Mr Pakpahan is being held under the Anti-Subversion Act, which outlaws anyone "disseminating feelings of hostility or arousing dissension, conflict, disorder, disturbances or anxiety" or "disturbing ... industry, production, distribution, commerce or transport". The maximum penalty for those convicted is death by firing squad, and the average sentence is 10 years imprisonment. Under the Act, suspects can be held indefinitely without trial.
According to Amnesty International, "the exceptional powers granted to the military and the prosecution under this law, and the heavy restrictions it imposes on detainees' rights, make serious human rights violations almost inevitable". In 1993, the United Nations Commission on Human Rights urged the repeal of the law, and until this week its use was becoming more rare.
Mr Pakpahan's arrest warrant said that he was being questioned as part of an investigation into Budiman Sudjatmiko, the leader of the People's Democratic Party (PRD) which is accused by the government of fomenting the weekend riots as part of an effort to overthrow the government.
The ICFTU issued a statement condemning the "harassment and intimidation of Pakpahan for carrying out his legitimate trade union activities". Bill Jordan, former president of the Amalgamated Engineering and Electrical Union in Britain and now general secretary of the ICFTU, told Mr Suharto that unions around the world were "extremely concerned" about the prisoner's mental and physical safety.

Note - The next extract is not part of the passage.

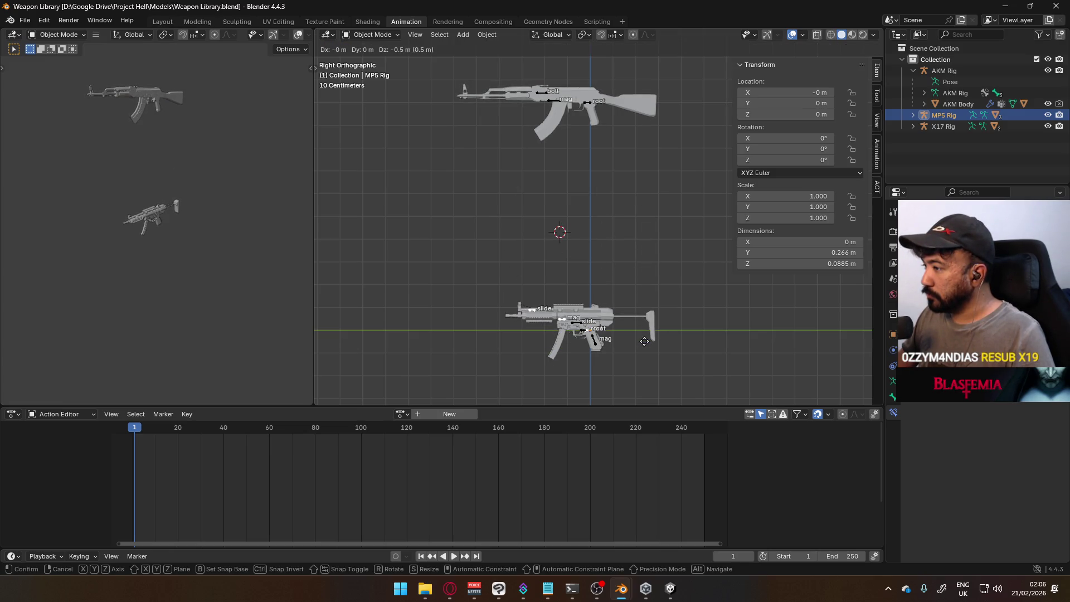
key(Escape)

Mr Jordan reminded the Indonesian President that Mr Pakpahan had been subjected over several years to detention, intimidation and harassment for carrying out legitimate trade union activities. The actions of the Indonesian government were in violation of internationally established conventions on human and trade union rights as endorsed by the UN's Internal Labour Organisation to which Indonesia is a signatory, Mr Jordan said.
Confederation representatives were dispatched to Indonesia in 1994 after the union leader was jailed for four years, later extended to five, for alleged subversion. He was released after nine months following international pressure.

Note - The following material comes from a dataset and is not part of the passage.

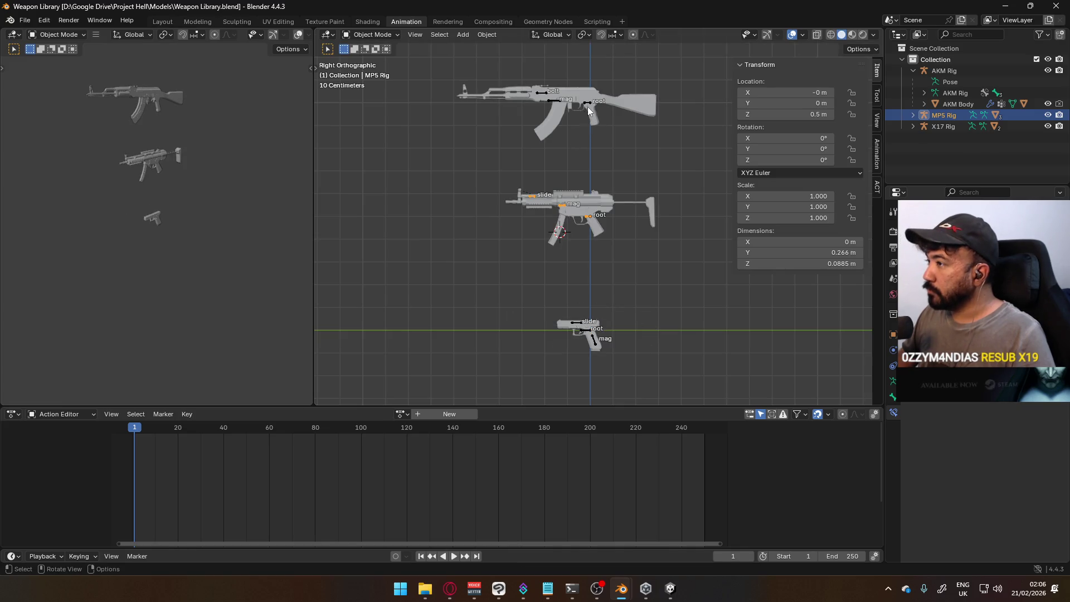
click(584, 101)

A spokesman for the American embassy in Jakarta said: "We continue to be deeply concerned about the apparent violation of basic rights of freedom of peaceable assembly, freedom of speech, freedom of association, respect for rule of law and the democratic process, and call on the Indonesian government to ensure that all those arrested and detained, including Muchtar Pakpahan, are given due process." But US human rights groups are calling on the government to end all weapons sales to the Suharto regime. Washington did go some way down that road last week when it announced a ban on the sale of armoured personnel carriers and crowd control equipment.
"This new ban on armoured vehicles sets an important precedent," said Charles Scheiner of the East Timor Action Network, which monitors human rights in Indonesia. "It represents an acceptance on the part of the State Department of the principle that withholding weapons sales can advance human rights. This principle should be taken to its logical conclusion by banning all weapons exports to Indonesia."

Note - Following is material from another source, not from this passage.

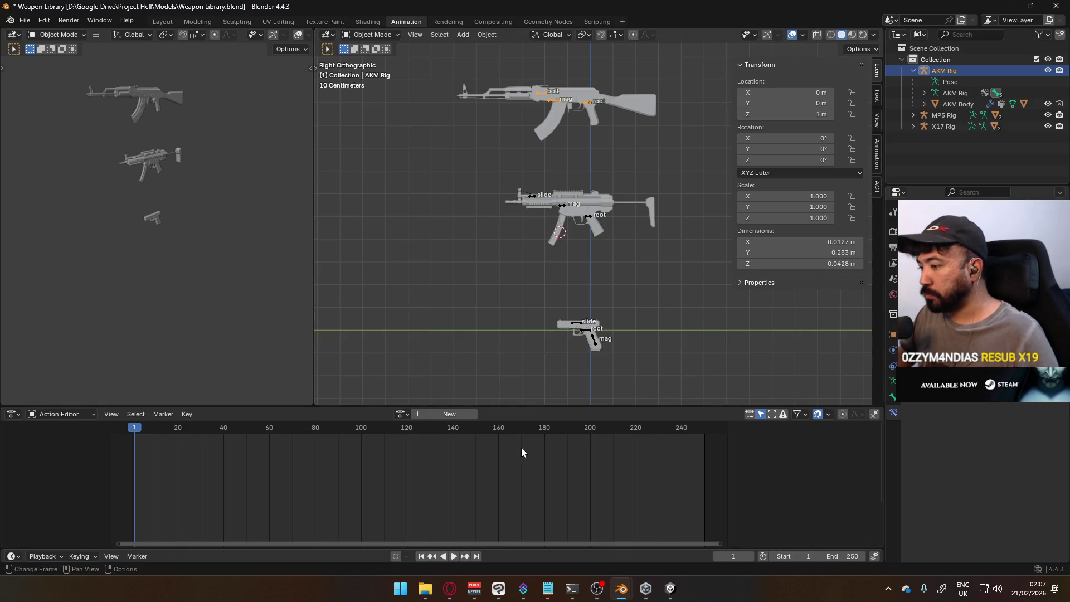
key(alt+Tab)
click(259, 14)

Human rights groups believe that Washington will refrain from taking tough action against Indonesia for fear of jeopardising US business interests there. The New York Times said in an editorial yesterday: "The United States, which has been quicker to see Indonesia as an emerging market than an emerging democracy, must use its considerable influence to discourage reflexive repression and encourage timely change." There was more than $40bn of foreign investment in Indonesia last year.